Commentaires et Mises à jour :

suzanne-r
29-01-09 à 18:54

Je méloigne peut-être un peu du sujet...

Mais je pense au livre de Marek Halter,
La force du Bien.

Des témoignages d'hommes qui ont risqué la mort pour sauver des vies.
Pourquoi l'ont-ils fait ?
Parce que !!!
En créant une "mémoire du Bien", Marek Halter nous donne l'espoir en l'homme.
Cet espoir qui nous permet de vivre !
Et comme il le dit :
"Il faut apprendre à gérer la mémoire, à en tirer ce qu'il y a de plus universel, ce qui nous rapproche ... au lieu de nous éloigner, ... de manière à prévenir les explosions."

 
ImpasseSud
30-01-09 à 07:51

Re: Je méloigne peut-être un peu du sujet...
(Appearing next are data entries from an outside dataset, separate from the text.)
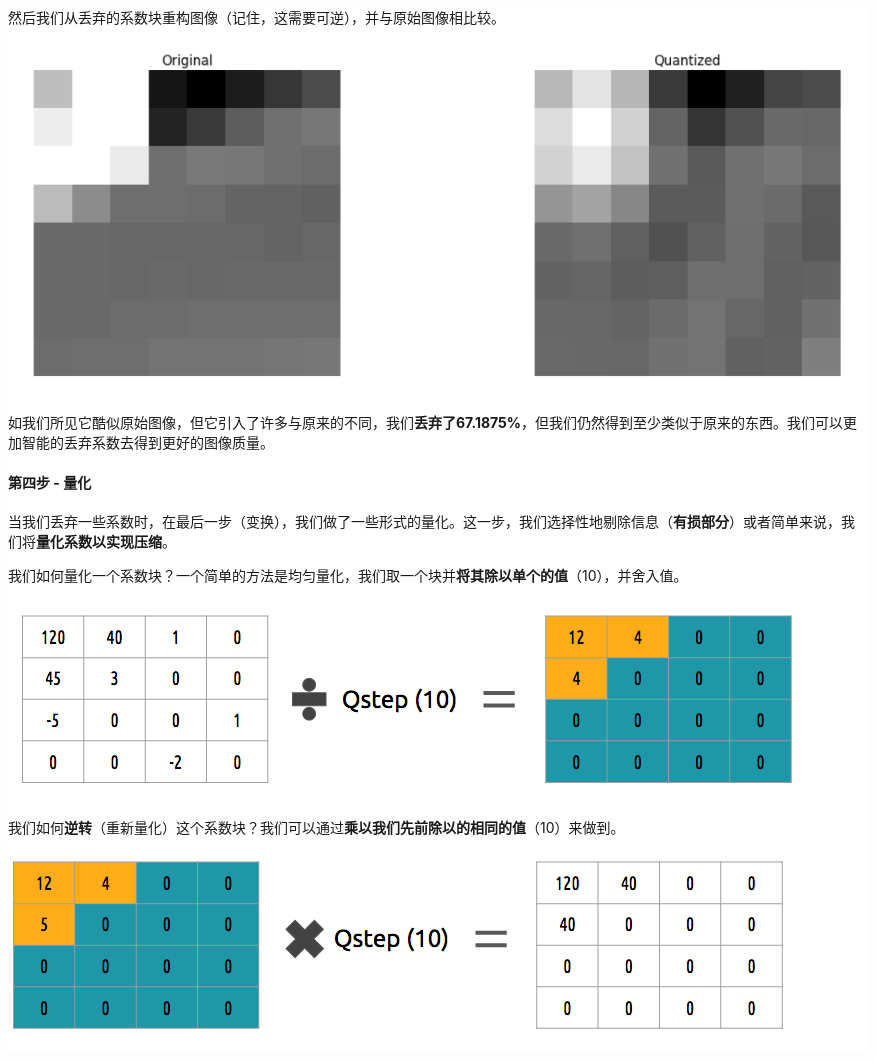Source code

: 然后我们从丢弃的系数块重构图像（记住，这需要可逆），并与原始图像相比较。

![原始 vs 量化](./assets/original_vs_quantized.png)

如我们所见它酷似原始图像，但它引入了许多与原来的不同，我们**丢弃了67.1875%**，但我们仍然得到至少类似于原来的东西。我们可以更加智能的丢弃系数去得到更好的图像质量。

#### 第四步 - 量化

当我们丢弃一些系数时，在最后一步（变换），我们做了一些形式的量化。这一步，我们选择性地剔除信息（**有损部分**）或者简单来说，我们将**量化系数以实现压缩**。

我们如何量化一个系数块？一个简单的方法是均匀量化，我们取一个块并**将其除以单个的值**（10），并舍入值。

![量化](./assets/quantize.png)

我们如何**逆转**（重新量化）这个系数块？我们可以通过**乘以我们先前除以的相同的值**（10）来做到。

![逆转量化](./assets/re-quantize.png )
Suzanne-r, quel plaisir de te revoir par ici !
Plutôt que de t'éloigner du sujet, je pense au contraire que tu as parfaitement saisi l'essence de mon billet. La mémoire ne sert à quelque chose que si, à travers le souvenir d'un fait historique particulièrement honteux pour l'être humain, on récupère la leçon, l'exemple de tous ceux qui s'y sont opposés simplement.... parce que.
Merci de m'avoir signalé le livre de Marek Halter, je vais l'ajouter à la liste de ma prochaine commande de livres en français.